_What you have to do_. Go through the records and filter out every line lacking the word "Руденка"; copy the lines that remain.

_Available data_.
+++++
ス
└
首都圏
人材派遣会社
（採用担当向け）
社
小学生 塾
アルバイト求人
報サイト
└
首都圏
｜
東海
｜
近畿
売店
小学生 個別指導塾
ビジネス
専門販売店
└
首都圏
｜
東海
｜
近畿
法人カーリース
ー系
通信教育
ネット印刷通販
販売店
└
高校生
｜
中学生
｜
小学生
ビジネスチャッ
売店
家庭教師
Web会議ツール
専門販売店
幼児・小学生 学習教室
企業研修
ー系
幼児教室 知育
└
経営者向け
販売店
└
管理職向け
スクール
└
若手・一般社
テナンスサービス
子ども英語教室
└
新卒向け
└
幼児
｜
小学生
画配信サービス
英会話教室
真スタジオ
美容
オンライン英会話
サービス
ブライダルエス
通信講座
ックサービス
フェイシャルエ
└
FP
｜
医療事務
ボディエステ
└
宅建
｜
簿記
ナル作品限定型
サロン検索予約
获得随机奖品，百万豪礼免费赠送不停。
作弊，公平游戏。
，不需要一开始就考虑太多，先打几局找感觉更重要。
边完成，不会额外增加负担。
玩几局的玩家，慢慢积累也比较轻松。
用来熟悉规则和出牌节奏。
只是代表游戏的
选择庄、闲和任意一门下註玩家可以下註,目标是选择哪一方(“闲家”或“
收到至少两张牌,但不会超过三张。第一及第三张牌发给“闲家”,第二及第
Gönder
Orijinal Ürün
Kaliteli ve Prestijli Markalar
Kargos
+++++
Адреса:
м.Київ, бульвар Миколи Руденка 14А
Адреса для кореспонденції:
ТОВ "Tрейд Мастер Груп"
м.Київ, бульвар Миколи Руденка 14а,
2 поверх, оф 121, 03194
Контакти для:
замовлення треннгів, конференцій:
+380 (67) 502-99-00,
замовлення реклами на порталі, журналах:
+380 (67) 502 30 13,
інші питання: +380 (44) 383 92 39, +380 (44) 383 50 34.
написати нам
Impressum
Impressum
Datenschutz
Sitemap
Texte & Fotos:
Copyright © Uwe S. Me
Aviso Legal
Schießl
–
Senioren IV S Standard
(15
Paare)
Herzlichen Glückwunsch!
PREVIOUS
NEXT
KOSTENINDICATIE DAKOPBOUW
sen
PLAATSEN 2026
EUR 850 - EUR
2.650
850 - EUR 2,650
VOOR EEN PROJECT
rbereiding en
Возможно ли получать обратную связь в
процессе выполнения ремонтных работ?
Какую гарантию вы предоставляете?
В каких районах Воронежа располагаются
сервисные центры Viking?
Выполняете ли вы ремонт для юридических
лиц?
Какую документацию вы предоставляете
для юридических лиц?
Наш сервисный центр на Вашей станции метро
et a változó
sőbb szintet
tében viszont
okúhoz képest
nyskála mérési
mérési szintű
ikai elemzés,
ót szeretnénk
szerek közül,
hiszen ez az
+++++
_Response for this exercise_.
м.Київ, бульвар Миколи Руденка 14А
м.Київ, бульвар Миколи Руденка 14а,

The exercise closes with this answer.